◆ **Brief**
Retype all of the text in the material below line for line, leaving the pictures out of your answer.
Segment Start: Dataset excerpts
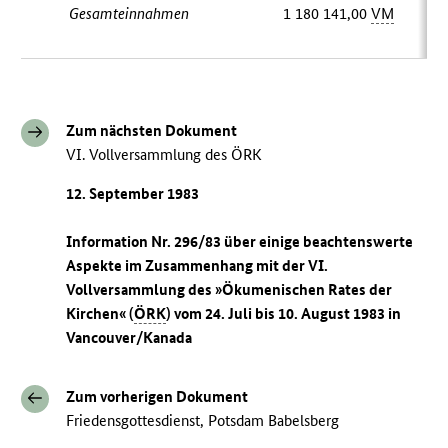
Gesamteinnahmen
1 180 141,00
VM
Zum nächsten Dokument
VI. Vollversammlung des ÖRK
12. September 1983
Information Nr. 296/83 über einige beachtenswerte
Aspekte im Zusammenhang mit der VI.
Vollversammlung des »Ökumenischen Rates der
Kirchen« (
ÖRK
) vom 24. Juli bis 10. August 1983 in
Vancouver/Kanada
Zum vorherigen Dokument
Friedensgottesdienst, Potsdam Babelsberg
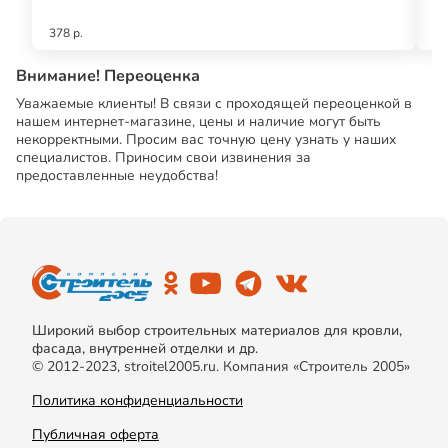
378 р.
45
Внимание! Переоценка
Уважаемые клиенты! В связи с проходящей переоценкой в
нашем интернет-магазине, цены и наличие могут быть
некорректными. Просим вас точную цену узнать у наших
специалистов. Приносим свои извинения за
предоставленные неудобства!
Широкий выбор строительных материалов для кровли,
фасада, внутренней отделки и др.
© 2012-2023, stroitel2005.ru. Компания «Строитель 2005»
Политика конфиденциальности
Публичная оферта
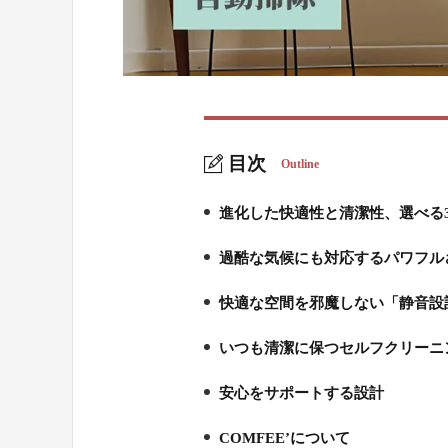
目次
Outline
進化した快適性と清潔性、選べる
1.
過酷な気候にも対応するパワフル
2.
快適な空間を邪魔しない「静音設
3.
いつも清潔に保つセルフクリーニ
4.
安心をサポートする設計
5.
COMFEE’について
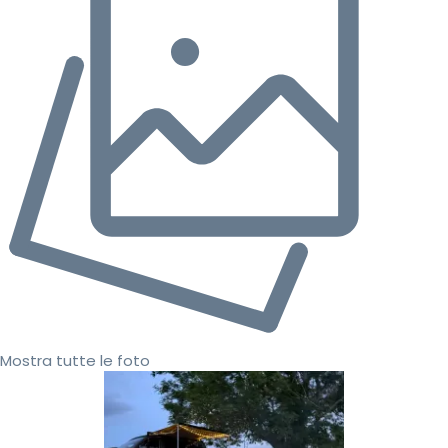
Mostra tutte le foto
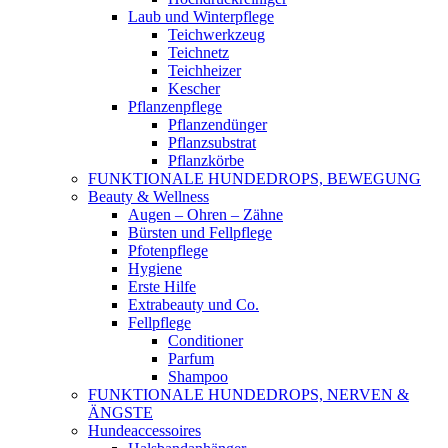
Laub und Winterpflege
Teichwerkzeug
Teichnetz
Teichheizer
Kescher
Pflanzenpflege
Pflanzendünger
Pflanzsubstrat
Pflanzkörbe
FUNKTIONALE HUNDEDROPS, BEWEGUNG
Beauty & Wellness
Augen – Ohren – Zähne
Bürsten und Fellpflege
Pfotenpflege
Hygiene
Erste Hilfe
Extrabeauty und Co.
Fellpflege
Conditioner
Parfum
Shampoo
FUNKTIONALE HUNDEDROPS, NERVEN &
ÄNGSTE
Hundeaccessoires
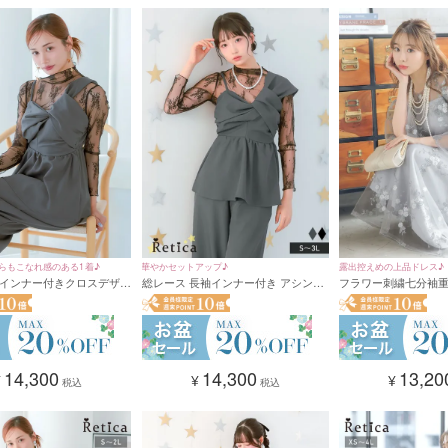
らもこなれ感のある1着♪
華やかセットアップ♪
露出控えめの上品ドレス♪
インナー付きクロスデザイ
総レース 長袖インナー付き アシンメ
フラワー刺繍七分袖
セパレートパンツドレス
トリー クロスデザイン ペプラム セッ
ートロング丈パーティー
会 (Sサイズ～3Lサイズ)
トアップ ワイドパンツドレス 結婚式
イズ～4Lサイズ)
二次会(Sサイズ～3Lサイズ)
14,300
14,300
13,20
¥
¥
¥
税込
税込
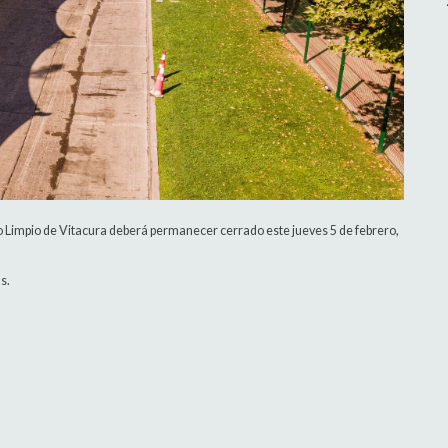
to Limpio de Vitacura deberá permanecer cerrado este jueves 5 de febrero,
s.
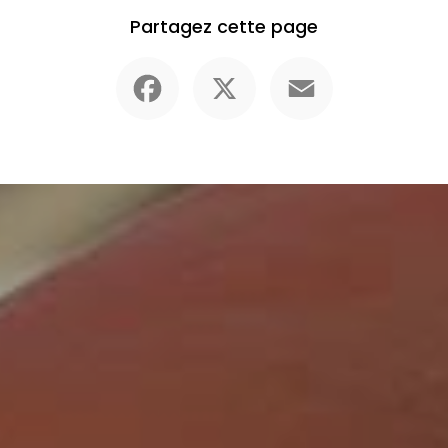
Partagez cette page
Facebook
X
Email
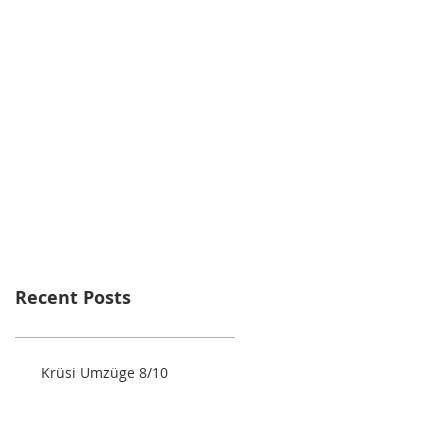
Recent Posts
Krüsi Umzüge 8/10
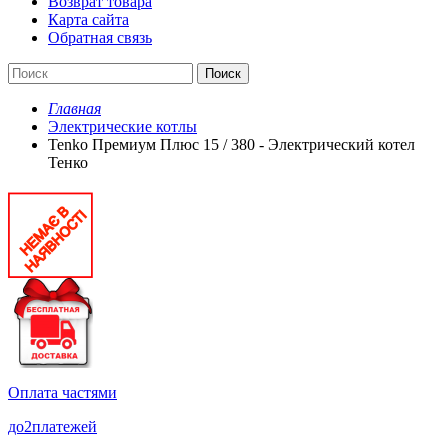
Возврат товара
Карта сайта
Обратная связь
Поиск
Главная
Электрические котлы
Tenko Премиум Плюс 15 / 380 - Электрический котел
Тенко
Оплата частями
до
2
платежей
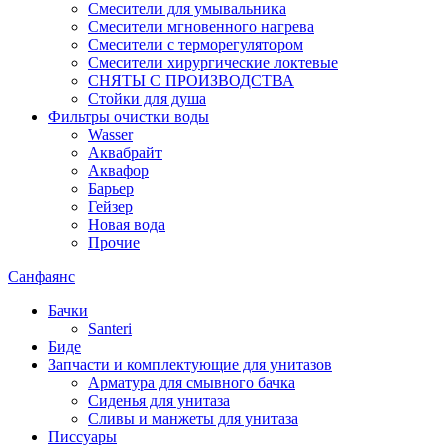
Смесители для умывальника
Смесители мгновенного нагрева
Смесители с терморегулятором
Смесители хирургические локтевые
СНЯТЫ С ПРОИЗВОДСТВА
Стойки для душа
Фильтры очистки воды
Wasser
Аквабрайт
Аквафор
Барьер
Гейзер
Новая вода
Прочие
Санфаянс
Бачки
Santeri
Биде
Запчасти и комплектующие для унитазов
Арматура для смывного бачка
Сиденья для унитаза
Сливы и манжеты для унитаза
Писсуары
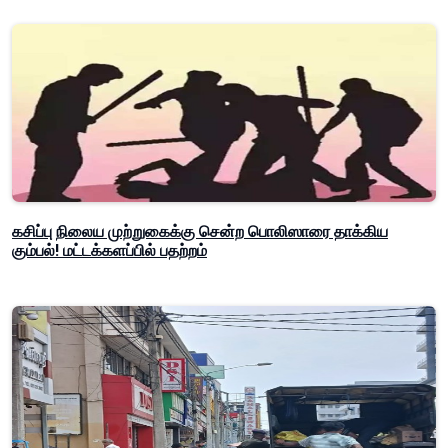
கசிப்பு நிலைய முற்றுகைக்கு சென்ற பொலிஸாரை தாக்கிய
கும்பல்! மட்டக்களப்பில் பதற்றம்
Segment End: Dataset excerpts
◆ **Completed task**
Gesamteinnahmen
1 180 141,00
VM
Zum nächsten Dokument
VI. Vollversammlung des ÖRK
12. September 1983
Information Nr. 296/83 über einige beachtenswerte
Aspekte im Zusammenhang mit der VI.
Vollversammlung des »Ökumenischen Rates der
Kirchen« (
ÖRK
) vom 24. Juli bis 10. August 1983 in
Vancouver/Kanada
Zum vorherigen Dokument
Friedensgottesdienst, Potsdam Babelsberg
378 р.
45
Внимание! Переоценка
Уважаемые клиенты! В связи с проходящей переоценкой в
нашем интернет-магазине, цены и наличие могут быть
некорректными. Просим вас точную цену узнать у наших
специалистов. Приносим свои извинения за
предоставленные неудобства!
Широкий выбор строительных материалов для кровли,
фасада, внутренней отделки и др.
© 2012-2023, stroitel2005.ru. Компания «Строитель 2005»
Политика конфиденциальности
Публичная оферта
目次
Outline
進化した快適性と清潔性、選べる
1.
過酷な気候にも対応するパワフル
2.
快適な空間を邪魔しない「静音設
3.
いつも清潔に保つセルフクリーニ
4.
安心をサポートする設計
5.
COMFEE’について
Mostra tutte le foto
Laub und Winterpflege
Teichwerkzeug
Teichnetz
Teichheizer
Kescher
Pflanzenpflege
Pflanzendünger
Pflanzsubstrat
Pflanzkörbe
FUNKTIONALE HUNDEDROPS, BEWEGUNG
Beauty & Wellness
Augen – Ohren – Zähne
Bürsten und Fellpflege
Pfotenpflege
Hygiene
Erste Hilfe
Extrabeauty und Co.
Fellpflege
Conditioner
Parfum
Shampoo
FUNKTIONALE HUNDEDROPS, NERVEN &
ÄNGSTE
Hundeaccessoires
らもこなれ感のある1着♪
華やかセットアップ♪
露出控えめの上品ドレス♪
インナー付きクロスデザイ
総レース 長袖インナー付き アシンメ
フラワー刺繍七分袖
セパレートパンツドレス
トリー クロスデザイン ペプラム セッ
ートロング丈パーティー
会 (Sサイズ～3Lサイズ)
トアップ ワイドパンツドレス 結婚式
イズ～4Lサイズ)
二次会(Sサイズ～3Lサイズ)
14,300
14,300
13,20
¥
¥
¥
税込
税込
to Limpio de Vitacura deberá permanecer cerrado este jueves 5 de febrero,
s.
Partagez cette page
Facebook
X
Email
Recent Posts
Krüsi Umzüge 8/10
Возврат товара
Карта сайта
Обратная связь
Поиск
Главная
Электрические котлы
Tenko Премиум Плюс 15 / 380 - Электрический котел
Тенко
Оплата частями
до
2
платежей
Смесители для умывальника
Смесители мгновенного нагрева
Смесители с терморегулятором
Смесители хирургические локтевые
СНЯТЫ С ПРОИЗВОДСТВА
Стойки для душа
Фильтры очистки воды
Wasser
Аквабрайт
Аквафор
Барьер
Гейзер
Новая вода
Прочие
Санфаянс
Бачки
Santeri
Биде
Запчасти и комплектующие для унитазов
Арматура для смывного бачка
Сиденья для унитаза
Сливы и манжеты для унитаза
Писсуары
கசிப்பு நிலைய முற்றுகைக்கு சென்ற பொலிஸாரை தாக்கிய
கும்பல்! மட்டக்களப்பில் பதற்றம்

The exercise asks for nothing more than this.